Un dossier hautement sensible

Au cœur du procès : 19 millions de dollars censés financer la construction d’une prison moderne à Kisangani, issus de l’indemnisation versée par l’Ouganda pour les victimes de la guerre des Six Jours (2000). Selon l’accusation, Mutamba aurait orchestré le transfert de ces fonds vers une société jugée fictive, Zion Construction SARL, dans le cadre d’un marché irrégulier de gré à gré.

Le ministère public a requis une peine exemplaire : 10 ans de travaux forcés, 10 ans d’inéligibilité, exclusion des fonctions publiques et privation de libération conditionnelle. Une sévérité justifiée, selon le procureur, par la gravité de l’affaire et la trahison des attentes des victimes de guerre.

Mutamba contre-attaque

Mutamba, 37 ans, clame son innocence et dénonce un « complot politique » visant à briser son ascension. Il assure que l’argent est toujours intact sur un compte bancaire, que le contrat avait été validé par la Première ministre Judith Suminwa, et que l’Inspection générale des finances était informée. Sa défense, forte d’une vingtaine d’avocats, plaide l’acquittement, soulignant la légalité de Zion Construction et contestant la procédure de levée de son immunité.

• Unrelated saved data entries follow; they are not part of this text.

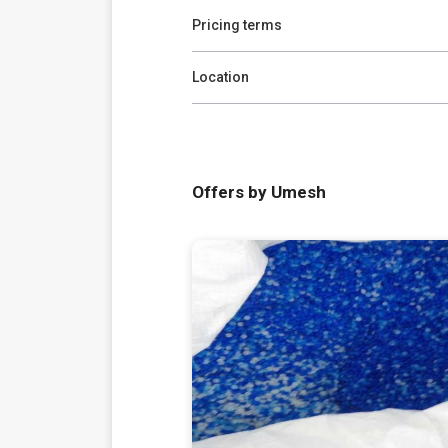
Pricing terms
Location
Offers by Umesh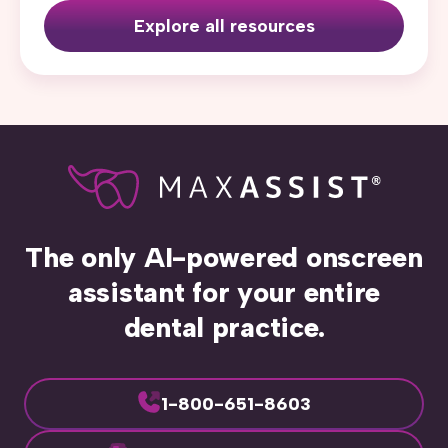
Explore all resources
The only AI-powered onscreen
assistant for your entire
dental practice.
1-800-651-8603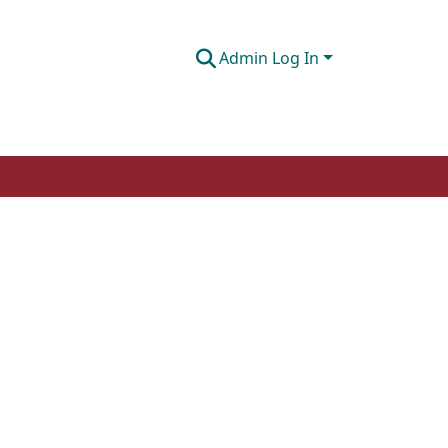
Admin Log In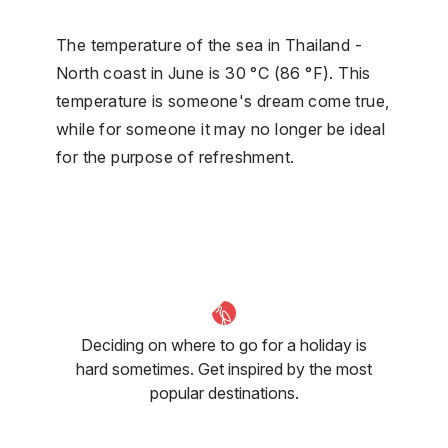
The temperature of the sea in Thailand -
North coast in June is 30 °C (86 °F). This
temperature is someone's dream come true,
while for someone it may no longer be ideal
for the purpose of refreshment.
Deciding on where to go for a holiday is
hard sometimes. Get inspired by the most
popular destinations.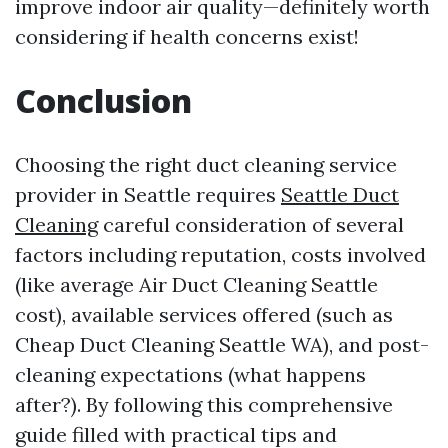
improve indoor air quality—definitely worth
considering if health concerns exist!
Conclusion
Choosing the right duct cleaning service
provider in Seattle requires
Seattle Duct
Cleaning
careful consideration of several
factors including reputation, costs involved
(like average Air Duct Cleaning Seattle
cost), available services offered (such as
Cheap Duct Cleaning Seattle WA), and post-
cleaning expectations (what happens
after?). By following this comprehensive
guide filled with practical tips and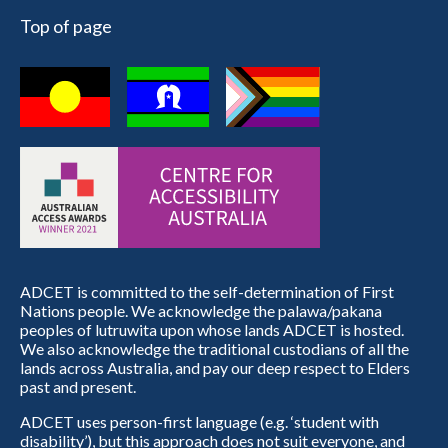
Top of page
ADCET is committed to the self-determination of First
Nations people. We acknowledge the palawa/pakana
peoples of lutruwita upon whose lands ADCET is hosted.
We also acknowledge the traditional custodians of all the
lands across Australia, and pay our deep respect to Elders
past and present.
ADCET uses person-first language (e.g. ‘student with
disability’), but this approach does not suit everyone, and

À l’audience, l’ancien ministre n’a pas hésité à se comparer à Patrice Lumumba ou Nelson Mandela, affirmant affronter un procès « téléguidé ».

Un verdict très politique

Le procès Mutamba dépasse le seul cadre judiciaire. Sympathisants mobilisés, dispositif policier renforcé autour de la Cour de cassation, climat électrique : chaque étape résonne comme un test pour l’indépendance de la justice en RDC. Le report du verdict, annoncé dans une salle sous haute surveillance, a encore alimenté les spéculations.

Pour les partisans de Constant, l’affaire illustre une instrumentalisation de la justice destinée à neutraliser une voix critique. Pour d’autres, ce dossier est l’occasion de vérifier si l’État congolais peut réellement lutter contre la corruption, y compris au sommet de l’appareil politique.

Une attente prolongée

Le verdict attendu le 1er septembre sera décisif. Une condamnation renforcerait l’image d’une justice prête à frapper fort contre les détournements, mais au risque d’alimenter les accusations de règlement de comptes. Un acquittement, en revanche, fragiliserait l’action du ministère public et relancerait les débats sur l’efficacité de la lutte anticorruption.

Dans tous les cas, l’affaire Mutamba restera comme un moment charnière : celui où la justice congolaise doit convaincre qu’elle agit au nom de l’intérêt général, et non sous pression politique.